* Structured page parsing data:

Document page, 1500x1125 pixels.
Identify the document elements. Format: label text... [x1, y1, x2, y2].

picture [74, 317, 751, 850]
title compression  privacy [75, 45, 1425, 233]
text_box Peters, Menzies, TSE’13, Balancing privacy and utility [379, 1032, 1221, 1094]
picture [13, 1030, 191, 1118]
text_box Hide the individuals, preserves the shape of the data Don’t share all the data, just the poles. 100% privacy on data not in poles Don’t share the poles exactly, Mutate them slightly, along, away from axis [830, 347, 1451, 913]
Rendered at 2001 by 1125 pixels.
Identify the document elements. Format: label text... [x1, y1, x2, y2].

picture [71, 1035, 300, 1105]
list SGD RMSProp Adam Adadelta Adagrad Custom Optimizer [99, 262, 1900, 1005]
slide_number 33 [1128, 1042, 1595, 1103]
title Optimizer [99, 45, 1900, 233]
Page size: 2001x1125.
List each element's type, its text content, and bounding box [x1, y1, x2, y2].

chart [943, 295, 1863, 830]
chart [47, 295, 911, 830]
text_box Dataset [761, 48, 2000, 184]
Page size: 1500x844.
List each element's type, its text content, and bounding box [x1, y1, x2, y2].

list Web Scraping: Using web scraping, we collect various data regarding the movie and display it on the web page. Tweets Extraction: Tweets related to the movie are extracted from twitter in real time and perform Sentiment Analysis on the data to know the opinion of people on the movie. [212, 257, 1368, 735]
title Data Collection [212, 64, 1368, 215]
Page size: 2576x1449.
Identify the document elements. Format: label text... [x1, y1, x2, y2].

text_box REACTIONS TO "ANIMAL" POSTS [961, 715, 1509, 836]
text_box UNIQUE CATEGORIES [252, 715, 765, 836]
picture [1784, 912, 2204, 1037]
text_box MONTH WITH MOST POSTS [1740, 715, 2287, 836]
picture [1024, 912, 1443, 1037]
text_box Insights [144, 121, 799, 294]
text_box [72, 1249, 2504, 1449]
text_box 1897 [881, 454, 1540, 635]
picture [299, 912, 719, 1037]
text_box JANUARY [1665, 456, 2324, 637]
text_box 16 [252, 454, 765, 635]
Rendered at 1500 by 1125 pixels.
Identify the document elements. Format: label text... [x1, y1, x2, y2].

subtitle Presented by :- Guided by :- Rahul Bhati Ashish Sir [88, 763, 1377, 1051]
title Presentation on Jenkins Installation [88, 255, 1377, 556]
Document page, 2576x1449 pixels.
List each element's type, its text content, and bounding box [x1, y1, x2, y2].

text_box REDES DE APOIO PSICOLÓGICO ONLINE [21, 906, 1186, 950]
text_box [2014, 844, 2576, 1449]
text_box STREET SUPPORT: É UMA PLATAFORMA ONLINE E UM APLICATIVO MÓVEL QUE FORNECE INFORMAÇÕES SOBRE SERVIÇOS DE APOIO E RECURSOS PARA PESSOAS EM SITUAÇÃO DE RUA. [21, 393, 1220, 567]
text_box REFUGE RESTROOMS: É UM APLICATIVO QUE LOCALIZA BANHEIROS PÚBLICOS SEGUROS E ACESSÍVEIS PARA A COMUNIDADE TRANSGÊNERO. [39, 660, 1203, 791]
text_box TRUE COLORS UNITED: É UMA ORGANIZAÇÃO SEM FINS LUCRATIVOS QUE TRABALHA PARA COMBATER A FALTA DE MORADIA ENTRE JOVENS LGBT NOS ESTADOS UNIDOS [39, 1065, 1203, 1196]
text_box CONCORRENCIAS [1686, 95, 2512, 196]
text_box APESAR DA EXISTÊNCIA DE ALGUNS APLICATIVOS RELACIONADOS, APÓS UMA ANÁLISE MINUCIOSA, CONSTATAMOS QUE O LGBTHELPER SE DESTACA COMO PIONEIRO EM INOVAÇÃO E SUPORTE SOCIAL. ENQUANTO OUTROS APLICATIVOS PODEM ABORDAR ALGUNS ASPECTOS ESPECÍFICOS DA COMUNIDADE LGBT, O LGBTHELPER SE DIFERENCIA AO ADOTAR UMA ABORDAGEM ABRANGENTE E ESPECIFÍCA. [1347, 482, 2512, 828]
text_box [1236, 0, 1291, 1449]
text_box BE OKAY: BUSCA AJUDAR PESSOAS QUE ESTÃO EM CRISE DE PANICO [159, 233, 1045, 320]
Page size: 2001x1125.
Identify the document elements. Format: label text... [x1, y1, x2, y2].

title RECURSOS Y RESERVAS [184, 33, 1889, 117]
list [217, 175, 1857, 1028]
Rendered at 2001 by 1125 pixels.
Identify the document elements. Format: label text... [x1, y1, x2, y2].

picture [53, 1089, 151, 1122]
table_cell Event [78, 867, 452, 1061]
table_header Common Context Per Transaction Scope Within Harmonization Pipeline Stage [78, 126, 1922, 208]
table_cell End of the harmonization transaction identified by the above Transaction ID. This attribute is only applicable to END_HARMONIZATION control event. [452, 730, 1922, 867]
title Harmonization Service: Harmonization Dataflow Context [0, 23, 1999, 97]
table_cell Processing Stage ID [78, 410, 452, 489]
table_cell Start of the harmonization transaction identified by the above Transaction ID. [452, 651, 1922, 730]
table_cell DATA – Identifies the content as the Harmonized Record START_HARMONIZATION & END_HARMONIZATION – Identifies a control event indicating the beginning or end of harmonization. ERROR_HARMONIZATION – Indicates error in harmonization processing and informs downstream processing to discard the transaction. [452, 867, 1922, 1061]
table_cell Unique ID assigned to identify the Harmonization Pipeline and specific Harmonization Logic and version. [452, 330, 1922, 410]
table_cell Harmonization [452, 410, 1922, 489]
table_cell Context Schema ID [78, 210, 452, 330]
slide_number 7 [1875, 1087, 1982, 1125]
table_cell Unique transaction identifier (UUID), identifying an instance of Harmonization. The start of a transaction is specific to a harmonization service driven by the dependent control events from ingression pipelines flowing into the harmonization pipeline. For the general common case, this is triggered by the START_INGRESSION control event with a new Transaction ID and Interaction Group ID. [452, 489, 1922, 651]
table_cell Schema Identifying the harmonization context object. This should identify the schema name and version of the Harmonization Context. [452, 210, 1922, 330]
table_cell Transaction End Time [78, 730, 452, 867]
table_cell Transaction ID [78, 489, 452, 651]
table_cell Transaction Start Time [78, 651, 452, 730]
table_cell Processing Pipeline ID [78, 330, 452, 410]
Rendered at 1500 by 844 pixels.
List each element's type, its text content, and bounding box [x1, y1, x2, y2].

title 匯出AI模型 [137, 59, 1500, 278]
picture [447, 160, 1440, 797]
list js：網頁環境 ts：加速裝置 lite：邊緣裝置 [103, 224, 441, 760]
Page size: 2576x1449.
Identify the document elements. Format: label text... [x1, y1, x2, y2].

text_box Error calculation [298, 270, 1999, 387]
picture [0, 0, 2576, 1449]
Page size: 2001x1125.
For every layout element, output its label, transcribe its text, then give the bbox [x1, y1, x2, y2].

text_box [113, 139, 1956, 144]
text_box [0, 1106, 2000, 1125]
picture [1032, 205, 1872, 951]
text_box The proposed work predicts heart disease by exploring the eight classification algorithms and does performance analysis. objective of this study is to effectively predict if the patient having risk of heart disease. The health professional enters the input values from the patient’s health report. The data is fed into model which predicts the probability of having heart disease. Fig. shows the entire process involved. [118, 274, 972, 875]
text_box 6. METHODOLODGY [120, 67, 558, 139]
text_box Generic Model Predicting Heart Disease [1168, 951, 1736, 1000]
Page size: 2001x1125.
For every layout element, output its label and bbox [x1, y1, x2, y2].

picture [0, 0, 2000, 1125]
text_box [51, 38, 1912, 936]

* Exercise:
Your answer should be the lines above from the one containing "Page size: 1500x844." through the one containing "Document page, 2576x1449 pixels.", copied exactly and with both ends kept.

* Finished exercise:
Page size: 1500x844.
List each element's type, its text content, and bounding box [x1, y1, x2, y2].

list Web Scraping: Using web scraping, we collect various data regarding the movie and display it on the web page. Tweets Extraction: Tweets related to the movie are extracted from twitter in real time and perform Sentiment Analysis on the data to know the opinion of people on the movie. [212, 257, 1368, 735]
title Data Collection [212, 64, 1368, 215]
Page size: 2576x1449.
Identify the document elements. Format: label text... [x1, y1, x2, y2].

text_box REACTIONS TO "ANIMAL" POSTS [961, 715, 1509, 836]
text_box UNIQUE CATEGORIES [252, 715, 765, 836]
picture [1784, 912, 2204, 1037]
text_box MONTH WITH MOST POSTS [1740, 715, 2287, 836]
picture [1024, 912, 1443, 1037]
text_box Insights [144, 121, 799, 294]
text_box [72, 1249, 2504, 1449]
text_box 1897 [881, 454, 1540, 635]
picture [299, 912, 719, 1037]
text_box JANUARY [1665, 456, 2324, 637]
text_box 16 [252, 454, 765, 635]
Rendered at 1500 by 1125 pixels.
Identify the document elements. Format: label text... [x1, y1, x2, y2].

subtitle Presented by :- Guided by :- Rahul Bhati Ashish Sir [88, 763, 1377, 1051]
title Presentation on Jenkins Installation [88, 255, 1377, 556]
Document page, 2576x1449 pixels.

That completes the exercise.